Frente a isso, muitos países já estão questionando e avaliando a possibilidade de investir na indústria local ou na possibilidade de oferecer benefícios financeiros e fiscais para trazer as indústrias internacionalizadas de volta para casa. Prática na qual o Japão está sendo pioneiro – os problemas na cadeia de suprimento reacenderam o debate sobre a necessidade de as empresas japonesas reduzirem a dependência da China. Mas apesar disso, o mundo vive, mesmo que paradoxalmente, um momento de facilitação comercial global, com simplificação de procedimentos burocráticos e de liberação de cargas. Portanto, há de se esperar para ver se o enfraquecimento da globalização será somente momentâneo.
 
Outro ponto na pauta internacional é a relação e a cooperação – ou falta dela – entre os países do Sul Global.
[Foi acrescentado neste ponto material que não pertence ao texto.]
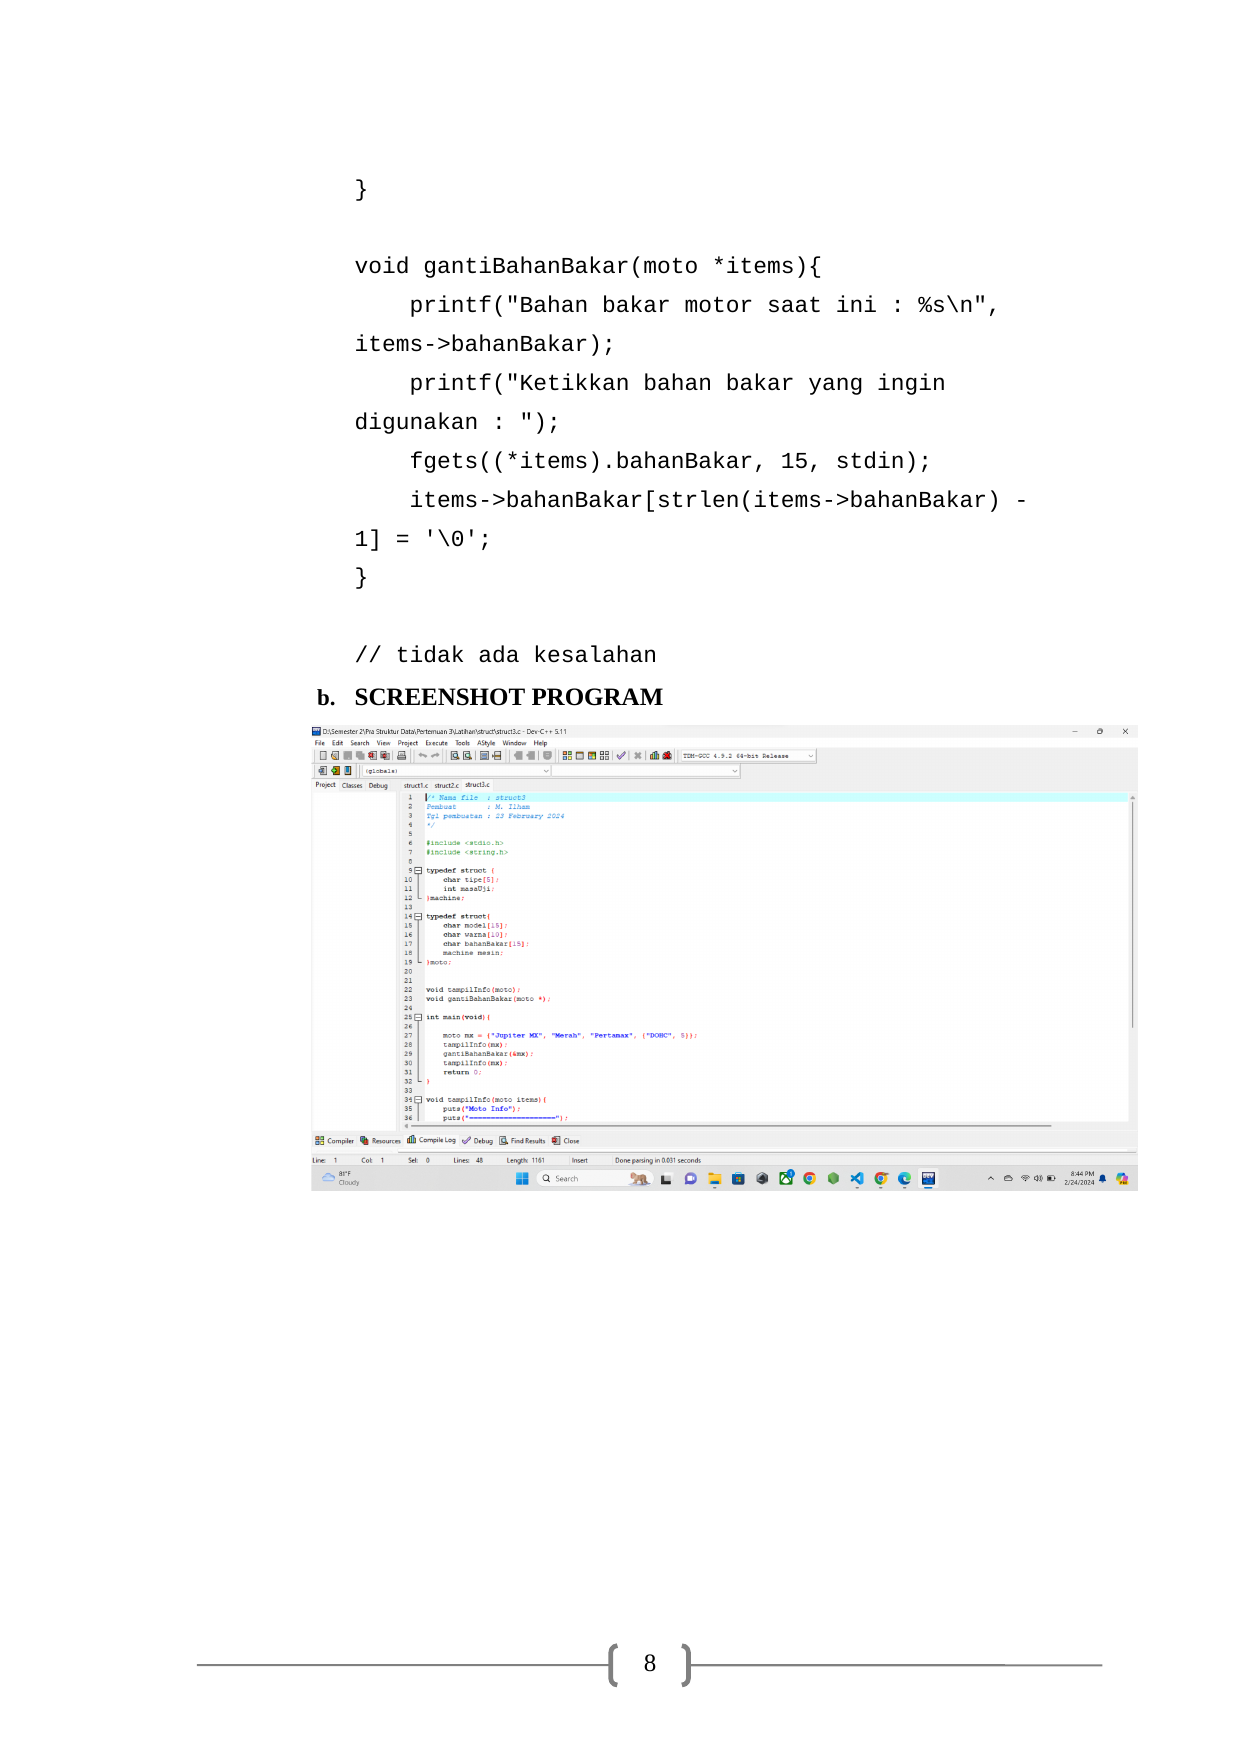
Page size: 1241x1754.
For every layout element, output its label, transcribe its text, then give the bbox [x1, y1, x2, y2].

A necessidade de ampliação da cooperação em termos de cooperação técnica, financeira e de gestão de crises está exacerbada. Os países desenvolvidos, além de terem condições financeiras melhores para enfrentar crises, possuem também mais facilidade e integração e econômica entre si. Existem uma série de Acordos comerciais, de cooperação técnica e de reconhecimento mútuo que permitem que esses países dialoguem e comercializem entre si de forma mais efetiva e dinâmica. Essa temática surge, ainda, em um contexto crítico do Mercosul, de esfriamento nas relações.
 
Somente o futuro nos dará resultados conclusivos e poderá atestar previsões. Enquanto isso, medidas paliativas são tomadas em todas as esferas sem a certeza se são as mais adequadas para o momento. Entretanto, sempre vivemos e agimos sem ter certeza sobre o que acarretará nossas tomadas de decisão. Devemos nos acostumar, por ora, com um mundo mais digitalizado, de menor interação social e com novos protocolos de saúde e higienização. Talvez tudo volte à normalidade de outrora, talvez não.